Oxygen is the only molecule serving as the primary biological oxidant (Vanderkooi et al., 1991). In man, lack of oxygen is known to be the primary cause of visual loss following total ischemia of the intraocular vasculature. This is readily demonstrated by the increased time to visual blackout when the retina is loaded with additional oxygen prior to the ischemic insult (Anderson and Saltzman, 1964). Under conditions of systemic hypoxia, a non-ischemic form of oxygen deprivation, retinal function is also impaired (McFarland and Forbes, 1940). We can thus conclude that oxygen is a key supply limited metabolite essential for normal retinal function in man. Since the retinal oxygen requirements must be derived from the local blood supply, it is not surprising that tissue hypoxia is thought to be an important factor in retinal diseases with a vascular component. Such diseases account for the majority of retinal blindness in our community (Cooper, 1990). The energy demands of the visual process are high, and much of the energy is derived from oxidative metabolism coupled to ATP synthesis. The oxygen consumption of the retina on a per gram basis has been described as higher than that of the brain (Anderson and Saltzman, 1964; Ames, 1992). Given that the brain consumes a highly disproportionate share of the total body oxygen uptake (Coyle and Puttfarcken, 1993), this places the retina as one of the highest oxygen consuming tissues in the body (Anderson, 1968). Since oxygen cannot be “stored” in tissue, a constant and adequate supply must be guaranteed in order to preserve function (Vanderkooi et al., 1991). Oxygen supply to the retina is arguably more vulnerable to vascular deficiencies than any other organ. Whilst in all mammals, there is a very rich vascular bed lying immediately behind the retina, the extent of vascularisation within the retina itself varies considerably between species (Chase, 1982), and sometimes in different regions of the same retina. The requirement for a relatively unobstructed light path to the photoreceptors presumably places a constraint on the degree to which the retina can be vascularised. This results in a very delicate balance between the available oxygen supply and the consumption of oxygen within the retina.

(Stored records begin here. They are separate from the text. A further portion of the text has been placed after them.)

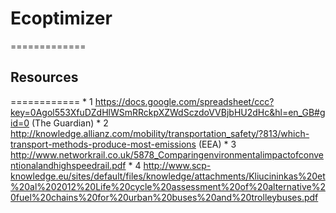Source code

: # Ecoptimizer
=============

## Resources
============
    * 1 https://docs.google.com/spreadsheet/ccc?key=0Agol553XfuDZdHlWSmRRckpXZWdSczdoVVBjbHU2dHc&hl=en_GB#gid=0 (The Guardian)
	* 2 http://knowledge.allianz.com/mobility/transportation_safety/?813/which-transport-methods-produce-most-emissions (EEA)
	* 3 http://www.networkrail.co.uk/5878_Comparingenvironmentalimpactofconventionalandhighspeedrail.pdf
	* 4 http://www.scp-knowledge.eu/sites/default/files/knowledge/attachments/Kliucininkas%20et%20al%202012%20Life%20cycle%20assessment%20of%20alternative%20fuel%20chains%20for%20urban%20buses%20and%20trolleybuses.pdf
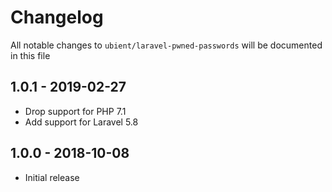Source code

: # Changelog

All notable changes to `ubient/laravel-pwned-passwords` will be documented in this file

## 1.0.1 - 2019-02-27
- Drop support for PHP 7.1
- Add support for Laravel 5.8

## 1.0.0 - 2018-10-08
- Initial release
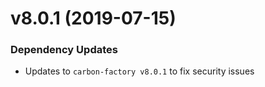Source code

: # v8.0.1 (2019-07-15)
### Dependency Updates
* Updates to `carbon-factory v8.0.1` to fix security issues



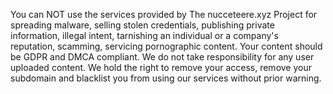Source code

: You can NOT use the services provided by The nucceteere.xyz Project for spreading malware, selling stolen credentials, publishing private information, illegal intent, tarnishing an individual or a company's reputation, scamming, servicing pornographic content.
Your content should be GDPR and DMCA compliant.
We do not take responsibility for any user uploaded content.
We hold the right to remove your access, remove your subdomain and blacklist you from using our services without prior warning.
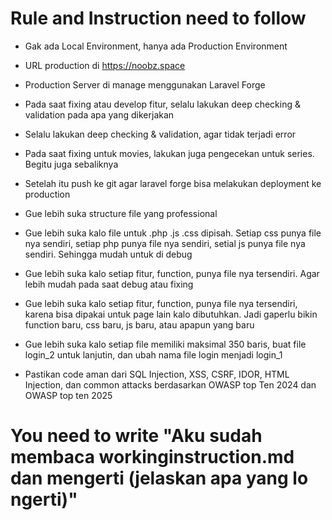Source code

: # Rule and Instruction need to follow

- Gak ada Local Environment, hanya ada Production Environment
- URL production di https://noobz.space
- Production Server di manage menggunakan Laravel Forge

- Pada saat fixing atau develop fitur, selalu lakukan deep checking & validation pada apa yang dikerjakan
- Selalu lakukan deep checking & validation, agar tidak terjadi error

- Pada saat fixing untuk movies, lakukan juga pengecekan untuk series. Begitu juga sebaliknya

- Setelah itu push ke git agar laravel forge bisa melakukan deployment ke production

- Gue lebih suka structure file yang professional
- Gue lebih suka kalo file untuk .php .js .css dipisah. Setiap css punya file nya sendiri, setiap php punya file nya sendiri, setial js punya file nya sendiri. Sehingga mudah untuk di debug
- Gue lebih suka kalo setiap fitur, function, punya file nya tersendiri. Agar lebih mudah pada saat debug atau fixing
- Gue lebih suka kalo setiap fitur, function, punya file nya tersendiri, karena bisa dipakai untuk page lain kalo dibutuhkan. Jadi gaperlu bikin function baru, css baru, js baru, atau apapun yang baru
- Gue lebih suka kalo setiap file memiliki maksimal 350 baris, buat file login_2 untuk lanjutin, dan ubah nama file login menjadi login_1

- Pastikan code aman dari SQL Injection, XSS, CSRF, IDOR, HTML Injection, dan common attacks berdasarkan OWASP top Ten 2024 dan OWASP top ten 2025


# You need to write "Aku sudah membaca workinginstruction.md dan mengerti (jelaskan apa yang lo ngerti)"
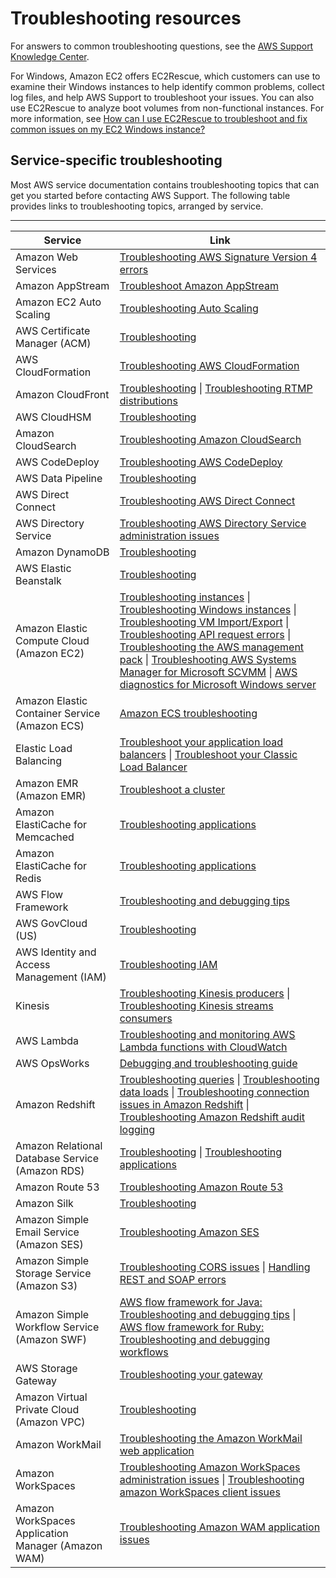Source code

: # Troubleshooting resources<a name="troubleshooting"></a>

For answers to common troubleshooting questions, see the [AWS Support Knowledge Center](https://aws.amazon.com/premiumsupport/knowledge-center)\.

For Windows, Amazon EC2 offers EC2Rescue, which customers can use to examine their Windows instances to help identify common problems, collect log files, and help AWS Support to troubleshoot your issues\. You can also use EC2Rescue to analyze boot volumes from non\-functional instances\. For more information, see [How can I use EC2Rescue to troubleshoot and fix common issues on my EC2 Windows instance?](https://aws.amazon.com/premiumsupport/knowledge-center/ec2rescue-windows-troubleshoot/)

## Service\-specific troubleshooting<a name="service-troubleshooting"></a>

Most AWS service documentation contains troubleshooting topics that can get you started before contacting AWS Support\. The following table provides links to troubleshooting topics, arranged by service\.


****  

| Service | Link | 
| --- | --- | 
| Amazon Web Services | [Troubleshooting AWS Signature Version 4 errors](https://docs.aws.amazon.com/general/latest/gr/signature-v4-troubleshooting.html) | 
| Amazon AppStream | [Troubleshoot Amazon AppStream](https://docs.aws.amazon.com/appstream2/latest/developerguide/troubleshooting.html) | 
| Amazon EC2 Auto Scaling | [Troubleshooting Auto Scaling](https://docs.aws.amazon.com/autoscaling/latest/userguide/CHAP_Troubleshooting.html) | 
| AWS Certificate Manager \(ACM\) | [Troubleshooting](https://docs.aws.amazon.com/acm/latest/userguide/troubleshooting.html) | 
| AWS CloudFormation | [Troubleshooting AWS CloudFormation](https://docs.aws.amazon.com/AWSCloudFormation/latest/UserGuide/troubleshooting.html) | 
| Amazon CloudFront | [Troubleshooting](https://docs.aws.amazon.com/AmazonCloudFront/latest/DeveloperGuide/Troubleshooting.html) \| [Troubleshooting RTMP distributions](https://docs.aws.amazon.com/AmazonCloudFront/latest/DeveloperGuide/Streaming_Troubleshooting.html)  | 
| AWS CloudHSM | [Troubleshooting](https://docs.aws.amazon.com/cloudhsm/latest/userguide/cloud-hsm-troubleshooting.html) | 
| Amazon CloudSearch | [Troubleshooting Amazon CloudSearch](https://docs.aws.amazon.com/cloudsearch/latest/developerguide/troubleshooting.html) | 
| AWS CodeDeploy | [Troubleshooting AWS CodeDeploy](https://docs.aws.amazon.com/codedeploy/latest/userguide/troubleshooting.html) | 
| AWS Data Pipeline | [Troubleshooting](https://docs.aws.amazon.com/datapipeline/latest/DeveloperGuide/dp-troubleshooting.html) | 
| AWS Direct Connect | [Troubleshooting AWS Direct Connect](https://docs.aws.amazon.com/directconnect/latest/UserGuide/Troubleshooting.html) | 
| AWS Directory Service | [Troubleshooting AWS Directory Service administration issues](https://docs.aws.amazon.com/directoryservice/latest/admin-guide/admin_troubleshooting.html) | 
| Amazon DynamoDB | [Troubleshooting](https://docs.aws.amazon.com/amazondynamodb/latest/developerguide/DynamoDBPipeline.html#DataPipelineExportImport.Troubleshooting) | 
| AWS Elastic Beanstalk | [Troubleshooting](https://docs.aws.amazon.com/elasticbeanstalk/latest/dg/troubleshooting.html) | 
| Amazon Elastic Compute Cloud \(Amazon EC2\) | [Troubleshooting instances](https://docs.aws.amazon.com/AWSEC2/latest/UserGuide/ec2-instance-troubleshoot.html) \| [Troubleshooting Windows instances](https://docs.aws.amazon.com/AWSEC2/latest/WindowsGuide/troubleshooting-windows-instances.html) \| [Troubleshooting VM Import/Export](https://docs.aws.amazon.com/AWSEC2/latest/UserGuide/VMImportTroubleshooting.html) \| [Troubleshooting API request errors](https://docs.aws.amazon.com/AWSEC2/latest/UserGuide/query-api-troubleshooting.html) \| [Troubleshooting the AWS management pack](https://docs.aws.amazon.com/AWSEC2/latest/WindowsGuide/TroubleshootingAWSmp.html) \| [Troubleshooting AWS Systems Manager for Microsoft SCVMM](https://docs.aws.amazon.com/AWSEC2/latest/WindowsGuide/scvmm-troubleshoot.html) \| [AWS diagnostics for Microsoft Windows server](https://docs.aws.amazon.com/AWSEC2/latest/WindowsGuide/Windows-Server-Diagnostics.html)  | 
| Amazon Elastic Container Service \(Amazon ECS\) | [Amazon ECS troubleshooting](https://docs.aws.amazon.com/AmazonECS/latest/developerguide/troubleshooting.html) | 
| Elastic Load Balancing | [Troubleshoot your application load balancers](https://docs.aws.amazon.com/elasticloadbalancing/latest/application/load-balancer-troubleshooting.html) \| [Troubleshoot your Classic Load Balancer](https://docs.aws.amazon.com/elasticloadbalancing/latest/classic/elb-troubleshooting.html) | 
| Amazon EMR \(Amazon EMR\) | [Troubleshoot a cluster](https://docs.aws.amazon.com/emr/latest/DeveloperGuide/emr-troubleshoot.html) | 
| Amazon ElastiCache for Memcached | [Troubleshooting applications](https://docs.aws.amazon.com/AmazonElastiCache/latest/mem-ug/Troubleshooting.html) | 
| Amazon ElastiCache for Redis | [Troubleshooting applications](https://docs.aws.amazon.com/AmazonElastiCache/latest/red-ug/Troubleshooting.html) | 
| AWS Flow Framework | [Troubleshooting and debugging tips](https://docs.aws.amazon.com/amazonswf/latest/awsflowguide/troubleshooting.html) | 
| AWS GovCloud \(US\) | [Troubleshooting](https://docs.aws.amazon.com/govcloud-us/latest/UserGuide/govcloud-troubleshooting.html) | 
| AWS Identity and Access Management \(IAM\) | [Troubleshooting IAM](https://docs.aws.amazon.com/IAM/latest/UserGuide/iam-troubleshooting.html) | 
| Kinesis | [Troubleshooting Kinesis producers](https://docs.aws.amazon.com/kinesis/latest/dev/troubleshooting-producers.html) \| [Troubleshooting Kinesis streams consumers](https://docs.aws.amazon.com/kinesis/latest/dev/troubleshooting-consumers.html) | 
| AWS Lambda | [Troubleshooting and monitoring AWS Lambda functions with CloudWatch](https://docs.aws.amazon.com/lambda/latest/dg/monitoring-functions.html) | 
| AWS OpsWorks | [Debugging and troubleshooting guide](https://docs.aws.amazon.com/opsworks/latest/userguide/troubleshoot.html) | 
| Amazon Redshift | [Troubleshooting queries](https://docs.aws.amazon.com/redshift/latest/dg/queries-troubleshooting.html) \| [Troubleshooting data loads](https://docs.aws.amazon.com/redshift/latest/dg/t_Troubleshooting_load_errors.html) \| [Troubleshooting connection issues in Amazon Redshift](https://docs.aws.amazon.com/redshift/latest/mgmt/troubleshooting-connections.html) \| [Troubleshooting Amazon Redshift audit logging](https://docs.aws.amazon.com/redshift/latest/mgmt/db-auditing.html#db-auditing-failures) | 
| Amazon Relational Database Service \(Amazon RDS\) | [Troubleshooting](https://docs.aws.amazon.com/AmazonRDS/latest/UserGuide/CHAP_Troubleshooting.html) \| [Troubleshooting applications](https://docs.aws.amazon.com/AmazonRDS/latest/UserGuide/APITroubleshooting.html) | 
| Amazon Route 53 | [Troubleshooting Amazon Route 53](https://docs.aws.amazon.com/Route53/latest/DeveloperGuide/troubleshooting-route-53.html) | 
| Amazon Silk | [Troubleshooting](https://docs.aws.amazon.com/silk/latest/developerguide/troubleshooting.html) | 
| Amazon Simple Email Service \(Amazon SES\) | [Troubleshooting Amazon SES](https://docs.aws.amazon.com/ses/latest/DeveloperGuide/troubleshooting.html) | 
| Amazon Simple Storage Service \(Amazon S3\) | [Troubleshooting CORS issues](https://docs.aws.amazon.com/AmazonS3/latest/dev/cors-troubleshooting.html) \| [Handling REST and SOAP errors](https://docs.aws.amazon.com/AmazonS3/latest/dev/HandlingErrors.html) | 
| Amazon Simple Workflow Service \(Amazon SWF\) | [AWS flow framework for Java: Troubleshooting and debugging tips](https://docs.aws.amazon.com/amazonswf/latest/awsflowguide/troubleshooting.html) \| [AWS flow framework for Ruby: Troubleshooting and debugging workflows](https://docs.aws.amazon.com/amazonswf/latest/awsrbflowguide/programming-troubleshooting.html) | 
| AWS Storage Gateway | [Troubleshooting your gateway](https://docs.aws.amazon.com/storagegateway/latest/userguide/Troubleshooting-common.html) | 
| Amazon Virtual Private Cloud \(Amazon VPC\) | [Troubleshooting](https://docs.aws.amazon.com/vpc/latest/adminguide/Troubleshooting.html) | 
| Amazon WorkMail | [Troubleshooting the Amazon WorkMail web application](https://docs.aws.amazon.com/workmail/latest/userguide/troubleshooting.html) | 
| Amazon WorkSpaces | [Troubleshooting Amazon WorkSpaces administration issues](https://docs.aws.amazon.com/workspaces/latest/adminguide/admin_troubleshooting.html) \| [Troubleshooting amazon WorkSpaces client issues](https://docs.aws.amazon.com/workspaces/latest/adminguide/client_troubleshooting.html) | 
| Amazon WorkSpaces Application Manager \(Amazon WAM\) | [Troubleshooting Amazon WAM application issues](http://docs.aws.amazon.com/wam/latest/userguide/troubleshooting.html) |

In contrast to the brain, the retina has a highly layered structure in which the different cell types and the supporting vascular components are spatially separated. The likelihood of differing oxygen requirements of different cell types and their relationship to the nearest oxygen source makes it difficult to predict the oxygen environment in any particular retinal layer. Fortunately, the retina in vivo is reasonably amenable to direct measurement of the intraretinal oxygen distribution. This review outlines a series of studies in which the intraretinal oxygen environment has been explored in a range of species with differing levels of retinal vascularisation, and under both normal and pathological conditions. The findings illustrate that oxygen metabolism of the retina is more complex than may have been anticipated, and the presence of powerful oxygen regulating mechanisms clearly indicates that an appropriate oxygen environment is critical to the function of some classes of retinal cells. The implications of these findings are discussed and future avenues for research identified.